Lewis Stephens Rapley is also mentioned in the Government Gazette of 16 Aug 1918 item no 310 in a list of two names with the declaration that "The following persons shall, as from the date of publication of this List, be deemed to have enrolled in, and to belong to, the General Military Service Force of Hongkong". Were there specific privileges or benefits associated with this particular status?
It appears that he left Hong Kong in the mid 1920s while my father William Lewis Rapley was quite young. It’s unclear how much he had to do with my father’s early life if at all. My father’s brief memoir doesn’t mention him at all, just his mother and his amah, and starting as a boarder at DBS at age 9.
A Lewis Stephens Rapley married a Catherine E Wallace Lees in London in mid 1929 and he appears to have died in late 1936.

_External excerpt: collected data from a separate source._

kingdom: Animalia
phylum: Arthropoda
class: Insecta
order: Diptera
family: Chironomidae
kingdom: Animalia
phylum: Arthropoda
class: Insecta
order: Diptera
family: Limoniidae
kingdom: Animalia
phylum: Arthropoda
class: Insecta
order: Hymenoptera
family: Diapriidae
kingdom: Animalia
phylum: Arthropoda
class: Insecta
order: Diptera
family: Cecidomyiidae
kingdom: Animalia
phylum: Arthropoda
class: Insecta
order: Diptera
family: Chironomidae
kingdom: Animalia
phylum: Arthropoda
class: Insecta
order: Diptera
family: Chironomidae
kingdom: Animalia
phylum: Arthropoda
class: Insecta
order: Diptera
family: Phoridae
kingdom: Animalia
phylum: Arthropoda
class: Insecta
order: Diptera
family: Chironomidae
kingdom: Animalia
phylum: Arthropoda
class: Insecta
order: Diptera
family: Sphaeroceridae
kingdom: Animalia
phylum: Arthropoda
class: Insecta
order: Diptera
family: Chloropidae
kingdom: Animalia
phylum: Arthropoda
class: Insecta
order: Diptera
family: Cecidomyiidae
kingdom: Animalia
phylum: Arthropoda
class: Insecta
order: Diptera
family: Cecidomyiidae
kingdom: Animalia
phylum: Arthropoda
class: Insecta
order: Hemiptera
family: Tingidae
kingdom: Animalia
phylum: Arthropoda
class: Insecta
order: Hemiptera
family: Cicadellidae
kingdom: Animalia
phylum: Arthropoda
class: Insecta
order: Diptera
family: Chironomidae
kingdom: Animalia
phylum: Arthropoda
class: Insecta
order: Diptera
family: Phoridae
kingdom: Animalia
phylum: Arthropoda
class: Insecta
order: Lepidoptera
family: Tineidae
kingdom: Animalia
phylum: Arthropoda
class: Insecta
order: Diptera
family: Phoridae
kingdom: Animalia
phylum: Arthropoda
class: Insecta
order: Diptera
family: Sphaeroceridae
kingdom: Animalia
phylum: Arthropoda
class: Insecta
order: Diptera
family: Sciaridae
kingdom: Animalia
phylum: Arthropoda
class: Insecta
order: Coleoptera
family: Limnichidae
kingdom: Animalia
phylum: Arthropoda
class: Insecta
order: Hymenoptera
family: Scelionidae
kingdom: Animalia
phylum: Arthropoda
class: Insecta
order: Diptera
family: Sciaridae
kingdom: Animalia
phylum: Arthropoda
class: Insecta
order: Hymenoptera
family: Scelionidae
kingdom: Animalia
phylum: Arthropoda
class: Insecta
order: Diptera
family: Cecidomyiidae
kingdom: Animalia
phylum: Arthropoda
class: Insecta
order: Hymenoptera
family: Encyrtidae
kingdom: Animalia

Our family in Sydney retained over the years three items associated with Lewis Stephens Rapley - an aluminium shoe horn and a wooden coat hanger branded J. T Shaw, and a fob watch cover with his monogram, an elaborate LSR.
I would be interested to hear any further information about Lewis Stephens Rapley and his possible relationship to others living in Kong Kong between the wars who also bore his not very common surname who also appear on the Jurors lists.
Comments
"the General Military Service Force of Hongkong"
The General Military Service Force of Hongkong is first described in "Bill read a first time:- General Military Service" , dated 30th May 1918, then an amended copy is given in "The General Military Service Bill as amended in Committee" dated 6th June 1918.
Looking at the document I think its intention was to introduce conscription to Hong Kong. Though conscription had been introduced in Britain in 1916, men in Hong Kong weren't included. The 1918 bill described above changed that, and once you were a member of The General Military Service Force of Hongkong, you were under military control and could be sent wherever the armed forces needed you.
General Military Service and HKGRO
Thank you so much, David for pointing me back towards the rich vein of material to be uncovered in the Hong Kong Government Reports Online search. Using 'General Military Service' as my search term, the resulting Gazette extracts remind you of the distinctions made at every level of life in the colony - the intention of the bill to "enrol only persons of pure European descent"' and the insurance cover against death for those married men being £2000 for those with wives of "pure European descent", and £1000 for men married to women "not of pure European descent".